Is the management of viral hepatitis different for people living with HIV? If so, can you briefly describe how it differs?
We used to refer to this as double trouble. Due to shared modes of transmission, people with HIV are more likely to be infected with hepatitis C and B, and once infected, more likely to develop progressive, life-threatening liver disease. Fortunately, antiviral therapy for hepatitis C and B work exceptionally well in people with HIV, leading to a hepatitis C cure and hepatitis B suppression rates like those observed in people without HIV. All people with HIV must be screened for viral hepatitis. If co-infection is found, hepatitis C and B infection must be treated. If it’s not present, we recommend prevention, stressing hepatitis B vaccination and harm reduction strategies.
In a 2019 study, you and your colleagues argued that hepatitis C elimination among people living with HIV is contingent on closing gaps in the HIV continuum. Can you expand upon your findings and what they tell us about the work that still needs to be done to reach hepatitis C elimination?

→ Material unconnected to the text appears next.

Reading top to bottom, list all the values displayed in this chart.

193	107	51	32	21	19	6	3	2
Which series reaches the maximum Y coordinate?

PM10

In our clinic at Johns Hopkins, we found that people with active hepatitis C infection were the same people with incompletely treated HIV. In other words, the barriers to successful HIV treatment are also barriers to hepatitis C cure. We need to develop strategies to treat both viruses, HIV and hepatitis C, leveraging resources and programs designed for HIV treatment and prevention to include hepatitis C. Importantly, hepatitis C treatment, which is curative in 8 to 12 weeks, may open the door to longer antiretroviral therapy. We think it’s important to treat the person with the HIV and hepatitis C infection, not one virus or the other.

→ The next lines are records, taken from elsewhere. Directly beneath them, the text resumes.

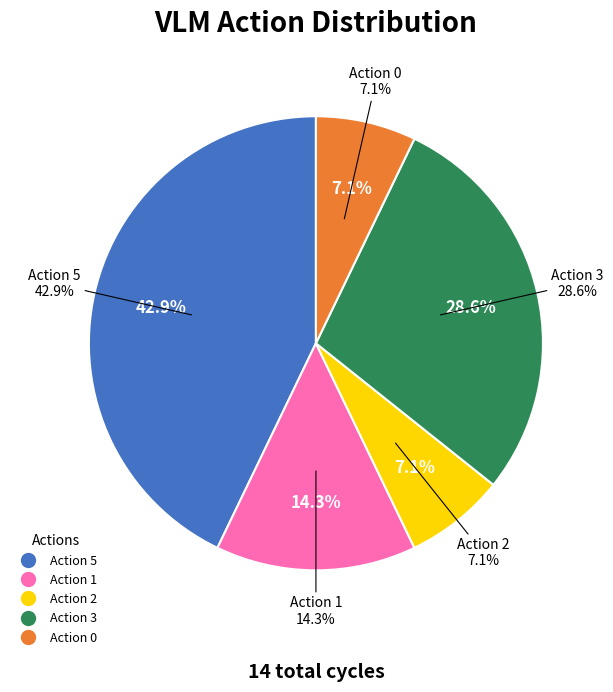

Count the number of slices in the pie.

5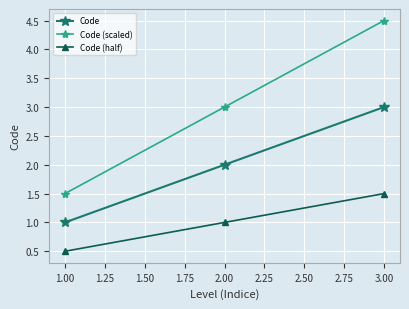

How many lines are shown in the chart?

3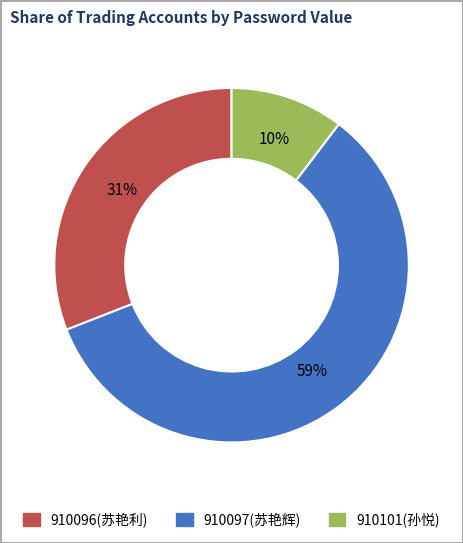

How many segments does this pie chart have?

3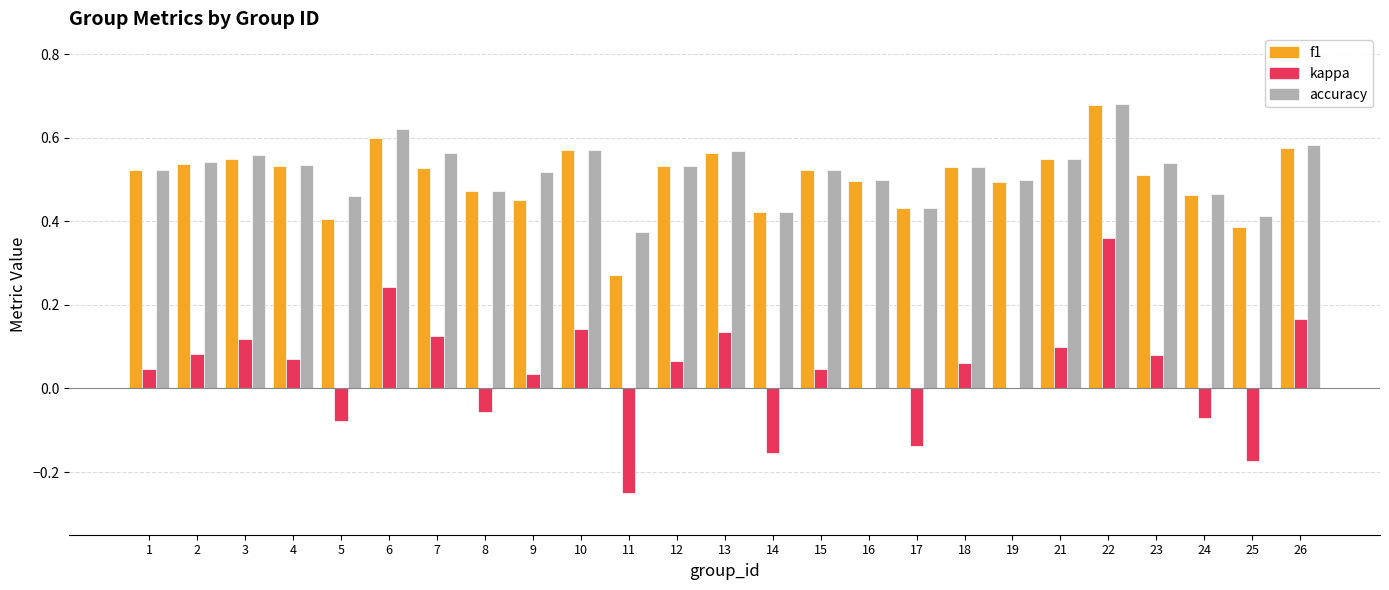

True or false: kappa has a value of 0.0 at 19.

True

October is Liver Cancer Awareness Month and HepVu is working to increase public awareness about the link between viral hepatitis and liver cancer. What message do you want to share with the community in observance of Liver Cancer Awareness Month?
Liver cancer due to hepatitis B and C can be prevented. The key is to diagnose people with the infection early before liver disease progresses, providing an opportunity to treat with antivirals and, when recommended, surveil for liver cancer with an ultrasound. Hepatitis B and C prevention and screening saves lives!